→ **Opdracht 1**
Noem alle onderdelen van het Centrum- en Cityplan die volgens het tekstfragment hieronder rond 1970 zijn uitgevoerd.

====== Tekstfragment

Het betreft een karakteristiek pand, dat met zijn modernistische vorm typerend is voor de late jaren '60 van de twintigste eeuw. Maar vooral vanwege het feit dat het gebouw voortkomt uit het ambitieuze 'Centrum- en Cityplan' dat in 1964 werd gelanceerd om van het oude dorpse centrum van Apeldoorn een modern stadscentrum te maken. Van het plan werden uiteindelijk slechts fragmenten uitgevoerd rond 1970, waaronder de Wilhelmina Druckerstraat en Prins Willem Alexanderlaan, de Brinklaanflat, de flats aan de Loolaan en het Centraal Beheer-gebouw. Deze fragmenten worden thans niet alle zeer gewaardeerd, maar de historische context maakt ze wel interessant.

3.2 Ruimtelijke en functionele structuur

Het plangebied bestaat hoofdzakelijk uit het kantoorgebouw Westpoint van ca. 11.000 m2 bvo met bijbehorend parkeerterrein en de overige omliggende gronden. Het kantoorgebouw is negen lagen hoog, heeft een footprint van ca. 2.000 m2 en staat parallel aan de Vosselmanstraat. Het deel van het kantoorgebouw aan de zijde van de Handelstraat heeft één bouwlaag. Het binnenterrein is ingericht als parkeerplaats met centraal op het parkeerterrein een gasstation.

============

→ **Opdracht 2**
Vervang in alle rijen met oefengegevens hieronder "True or false" door "Correct or incorrect" en laat verder alles hetzelfde. Neem de afbeeldingen niet op in je antwoord.

====== Oefengegevens

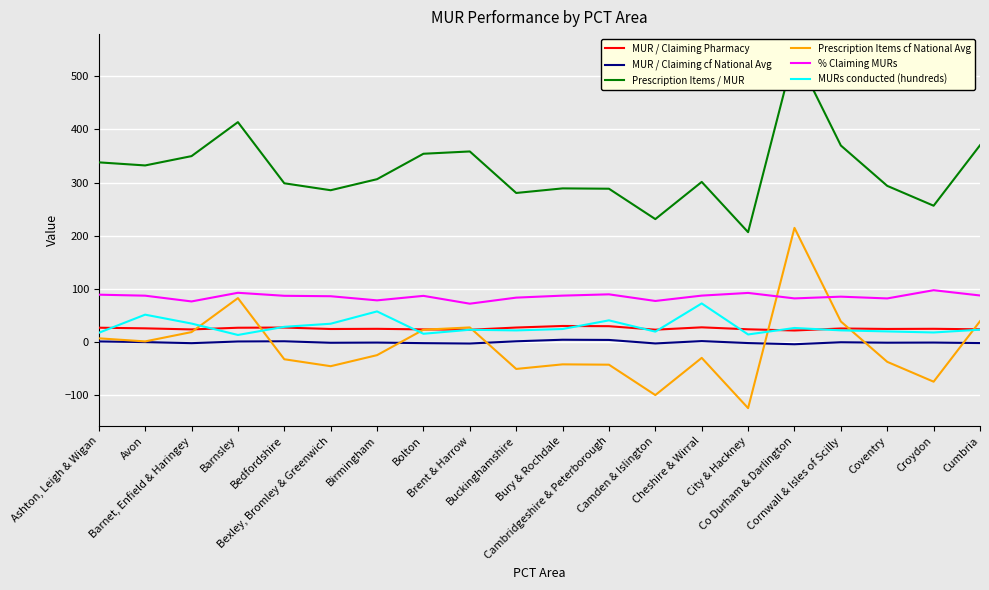

True or false: MUR / Claiming Pharmacy and MUR / Claiming cf National Avg cross at least once.

False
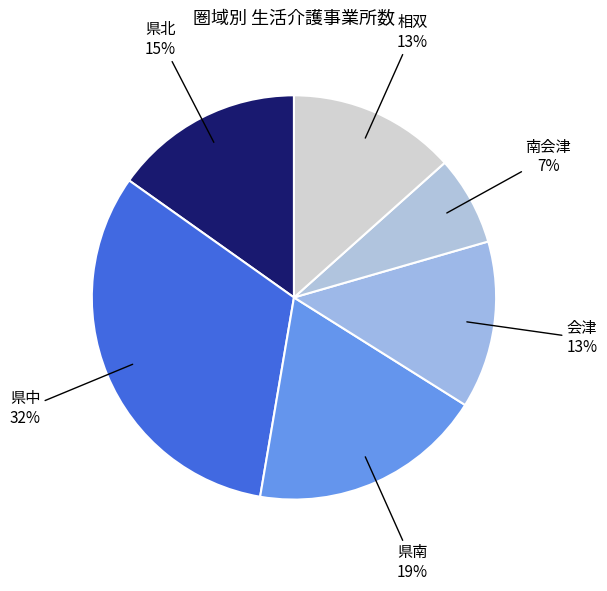

Does any single category account for the majority?

No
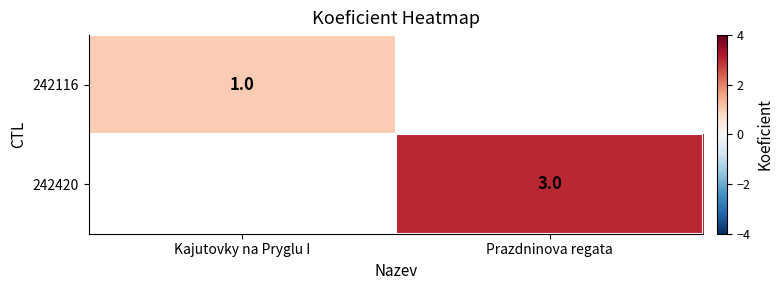

Is it true that 242116 equals 2 at Kajutovky na Pryglu I?

False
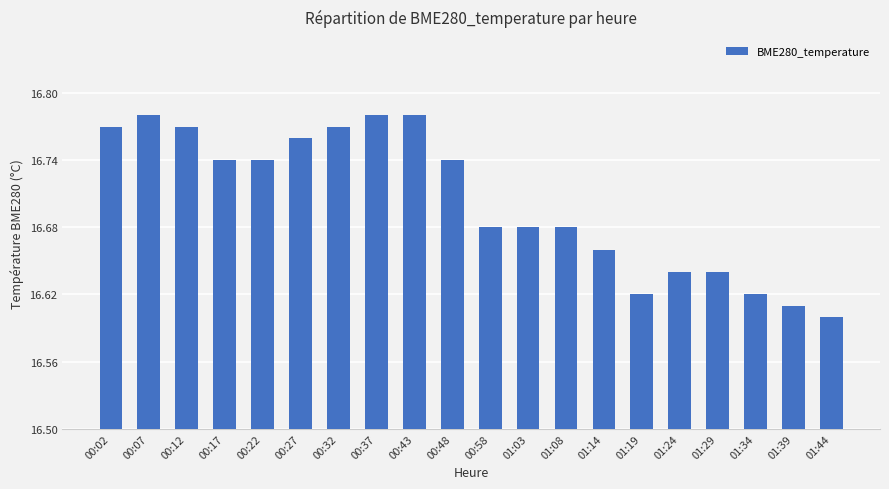

The value at 01:24 is 4.6. True or false?

False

============

→ **Antwoord 1**
- de Wilhelmina Druckerstraat
- de Prins Willem Alexanderlaan
- de Brinklaanflat
- de flats aan de Loolaan
- het Centraal Beheer-gebouw

→ **Antwoord 2**
Correct or incorrect: MUR / Claiming Pharmacy and MUR / Claiming cf National Avg cross at least once.

False

Does any single category account for the majority?

No

Is it true that 242116 equals 2 at Kajutovky na Pryglu I?

False

The value at 01:24 is 4.6. Correct or incorrect?

False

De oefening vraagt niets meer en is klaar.